La cour d’assises du Tarn-et-Garonne a prononcé, ce lundi, une peine de 25 ans de réclusion criminelle à l’encontre de Sébastien Bettencourt, reconnu coupable du meurtre de son épouse, Isabelle, survenu le 13 mars 2023 à leur domicile de Lamothe-Capdeville. Ce verdict, qui inclut également des actes de torture, a suscité l’indignation des proches de la victime.
EN BREF
- Sébastien Bettencourt a été condamné pour le meurtre de sa femme Isabelle.
- Le verdict a choqué les parents de la victime, qui le jugent insuffisant.
- Les cinq filles du couple devront faire face à une reconstruction difficile.
Âgé de 41 ans, Sébastien Bettencourt a été reconnu coupable d’avoir violé, poignardé puis étranglé sa femme, âgée de 36 ans et mère de leurs cinq filles, dans des circonstances décrites comme « inhumaines ». L’avocat général, Bruno Sauvage, a évoqué un « acharnement » sans précédent lors de la scène du crime, en requérant une peine de réclusion criminelle à perpétuité.
Le procès, qui a débuté le mercredi précédent, a révélé les détails tragiques d’un crime dont l’accusé a admis l’ensemble des faits, bien qu’il ait affirmé ne pas se souvenir de certains détails, comme l’utilisation du couteau. Malgré son plaidoyer, la cour a décidé d’infliger une peine de 25 ans, assortie de sept années de suivi socio-judiciaire et d’une obligation de soins.
Les parents d’Isabelle se sont déclarés « révoltés » par ce verdict, estimant qu’il ne reflète pas la gravité des actes commis. Alain Gabens, le père de la victime, a exprimé sa douleur face à la sanction infligée à son gendre : « Voilà un individu sanctionné par seulement 25 ans, sans période de sûreté, après que notre fille a été violée, assassinée dans des conditions parfaitement inhumaines », a-t-il déclaré à la sortie de l’audience.

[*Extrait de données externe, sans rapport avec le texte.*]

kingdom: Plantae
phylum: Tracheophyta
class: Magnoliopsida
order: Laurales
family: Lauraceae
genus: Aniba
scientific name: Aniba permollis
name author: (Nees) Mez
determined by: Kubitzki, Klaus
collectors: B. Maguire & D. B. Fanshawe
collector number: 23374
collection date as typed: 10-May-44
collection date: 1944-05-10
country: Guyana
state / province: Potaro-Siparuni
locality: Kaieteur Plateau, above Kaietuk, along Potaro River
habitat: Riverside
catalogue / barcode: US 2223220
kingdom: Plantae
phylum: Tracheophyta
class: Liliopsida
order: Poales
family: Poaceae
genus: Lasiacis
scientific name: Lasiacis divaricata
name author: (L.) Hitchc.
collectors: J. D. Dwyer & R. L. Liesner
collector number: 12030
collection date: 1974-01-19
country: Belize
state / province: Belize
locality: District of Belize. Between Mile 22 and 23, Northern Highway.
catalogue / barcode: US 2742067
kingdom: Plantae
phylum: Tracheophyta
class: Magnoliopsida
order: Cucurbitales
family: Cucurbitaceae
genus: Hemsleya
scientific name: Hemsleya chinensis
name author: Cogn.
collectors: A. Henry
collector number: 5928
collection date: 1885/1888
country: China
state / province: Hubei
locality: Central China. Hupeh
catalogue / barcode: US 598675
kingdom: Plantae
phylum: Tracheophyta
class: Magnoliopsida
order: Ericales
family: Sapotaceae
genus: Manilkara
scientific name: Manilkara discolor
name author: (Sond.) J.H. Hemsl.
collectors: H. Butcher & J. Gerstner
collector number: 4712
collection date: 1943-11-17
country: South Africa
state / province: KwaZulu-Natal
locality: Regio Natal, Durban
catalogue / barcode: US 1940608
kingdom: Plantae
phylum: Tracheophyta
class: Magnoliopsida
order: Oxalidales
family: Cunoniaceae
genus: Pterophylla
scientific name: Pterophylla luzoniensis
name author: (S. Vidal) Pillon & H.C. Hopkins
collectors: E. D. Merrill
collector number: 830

La réaction du ministère public pourrait également inclure un appel, comme l’a indiqué l’avocat de la famille, Fabien Arakelian. Ce dernier a souligné l’impact dévastateur de ce crime sur la vie des cinq filles, âgées de 7 à 17 ans, dont trois étaient présentes lors du procès. « Ce jour-là, le monde s’écroule », a rappelé leur avocate, Valérie Durand, décrivant la profondeur de leur perte.
Pour Sébastien Bettencourt, la situation a pris un tournant dramatique après le meurtre. Il avait quitté le domicile familial, laissant ses filles découvrir le corps de leur mère. À l’audience, il a exprimé des excuses à ses enfants, qualifiant ses mots de « ridicules » face à l’horreur de ses actes. « Je suis franchement désolé. Je sais que ce mot paraît ridicule par rapport à ce que je vous ai fait », a-t-il déclaré en les regardant pour la première fois.
Son avocate, Morgane Morin, a tenté de plaider en faveur de son client en évoquant un passé de somnambule, une hypothèse qui a été rejetée par les experts. Elle a décrit Bettencourt comme étant dans un état de « sidération » au moment des faits, agissant comme un « automate » avant de fuir. Cependant, cette défense n’a pas été suffisante pour atténuer la gravité des actes commis.
Le verdict rendu par la cour d’assises laisse entrevoir un long chemin de reconstruction pour les cinq filles, qui doivent maintenant faire face à une vie marquée par ce drame. Si pour certaines d’entre elles, l’audience a été l’occasion de voir leur père pour la première fois, la douleur de la perte de leur mère demeure omniprésente.
La société est aussi appelée à réfléchir sur les conséquences de tels actes et sur la nécessité d’une lutte continue contre les violences faites aux femmes. Ce féminicide tragique rappelle l’urgence d’agir pour protéger les victimes et prévenir de telles atrocités à l’avenir.